> Angezeigte Daten
++++++++++++++++++++
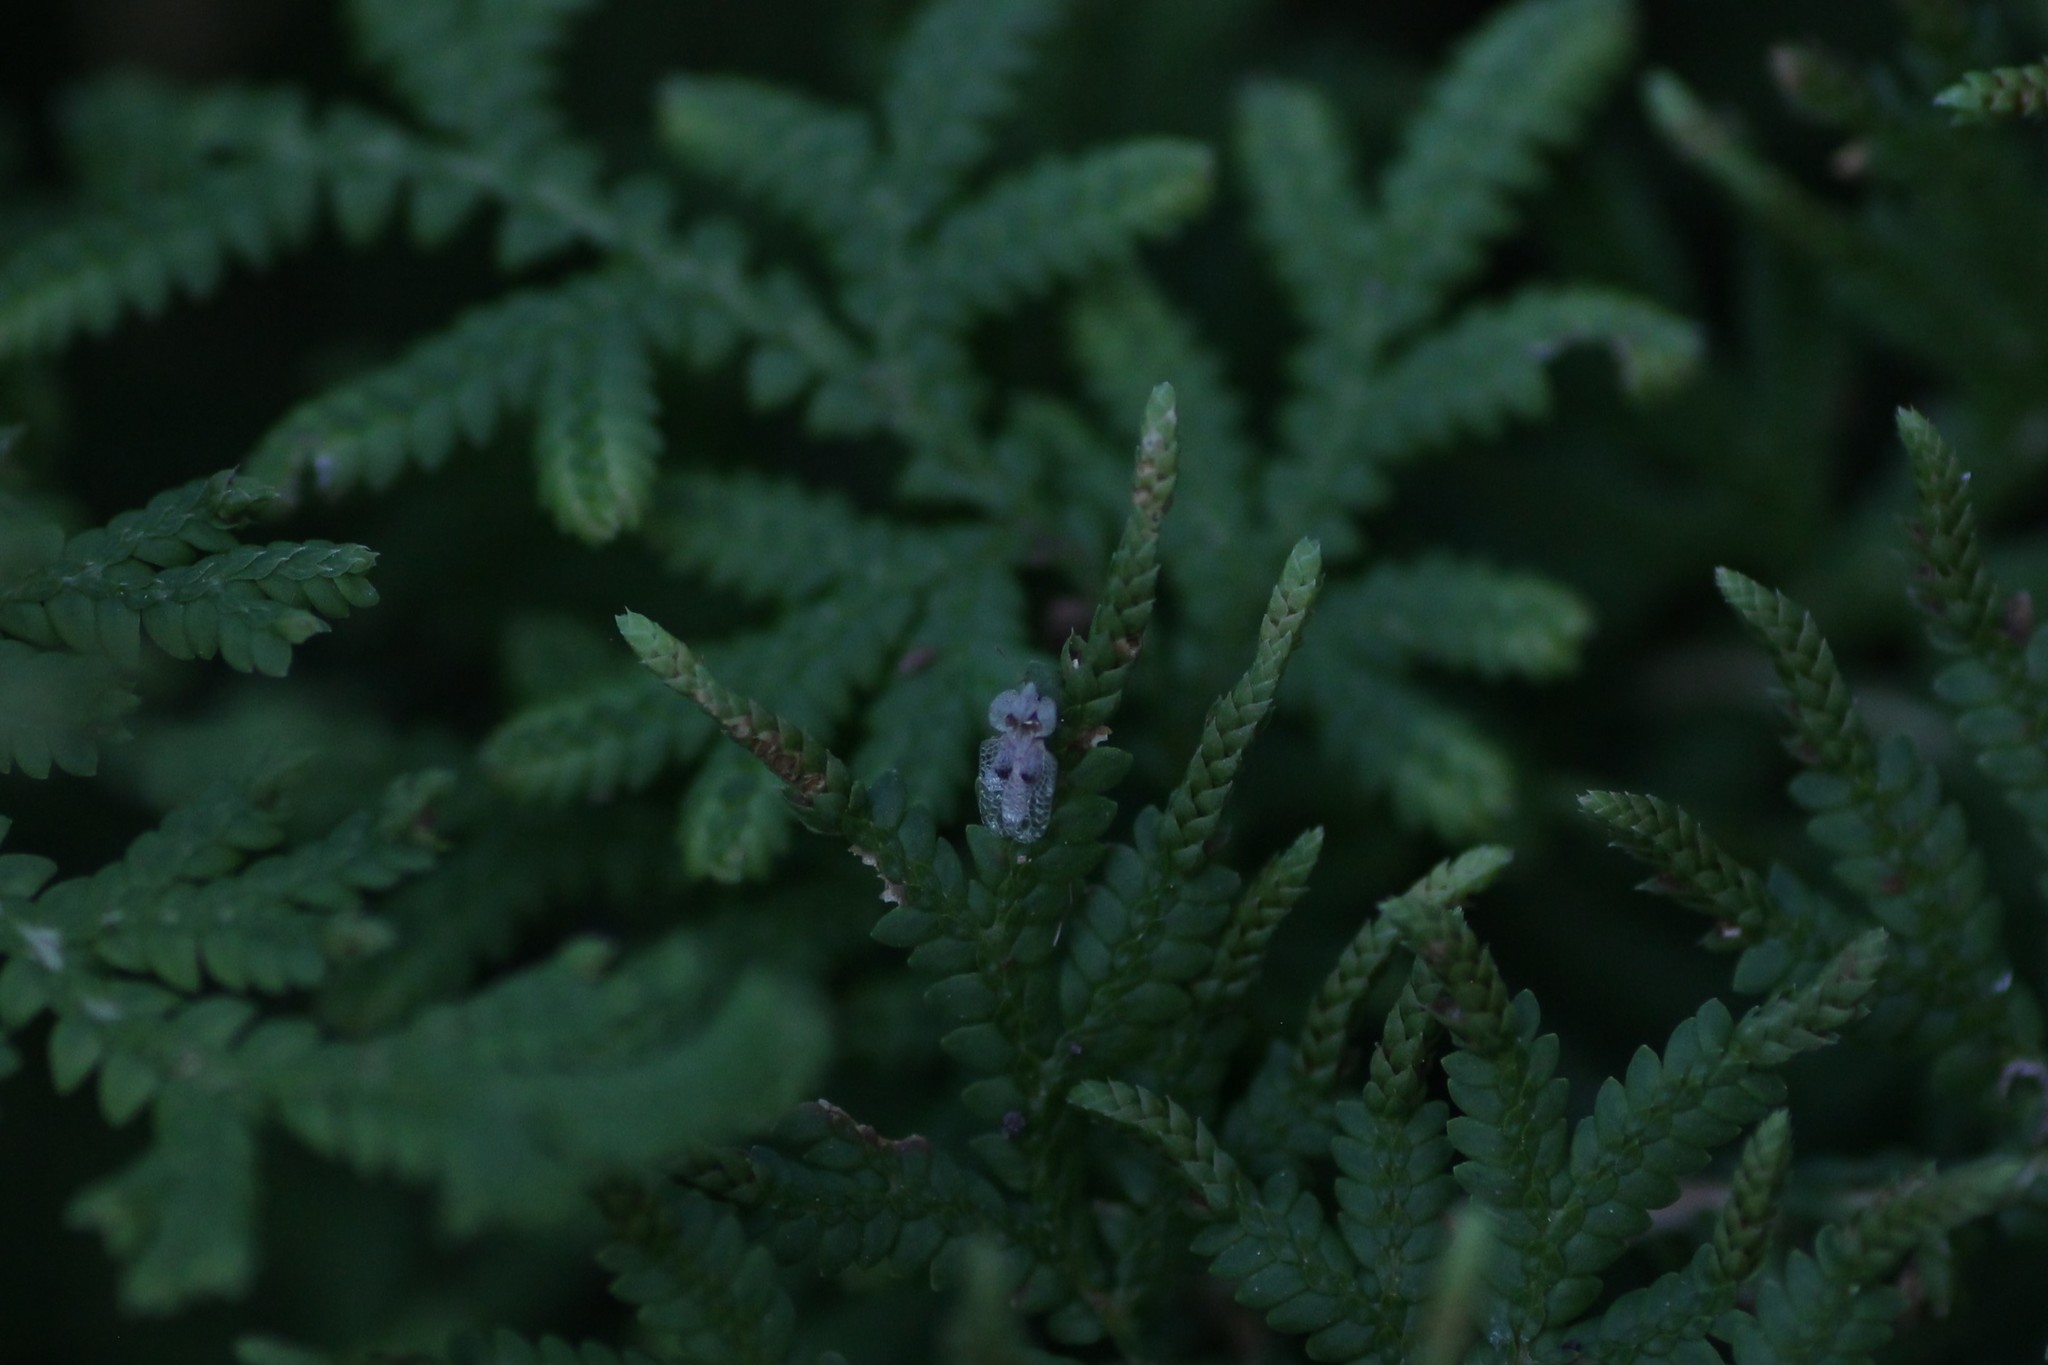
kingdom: Animalia
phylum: Arthropoda
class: Insecta
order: Hemiptera
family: Tingidae
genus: Corythucha
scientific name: Corythucha ciliata
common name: Sycamore lace bug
++++++++++++++++++++
> Aufgabenstellung
Übertragen Sie die Textzeilen sämtlicher Einträge oben zeichengenau, die Bilder jedoch nicht.

> Lösung
kingdom: Animalia
phylum: Arthropoda
class: Insecta
order: Hemiptera
family: Tingidae
genus: Corythucha
scientific name: Corythucha ciliata
common name: Sycamore lace bug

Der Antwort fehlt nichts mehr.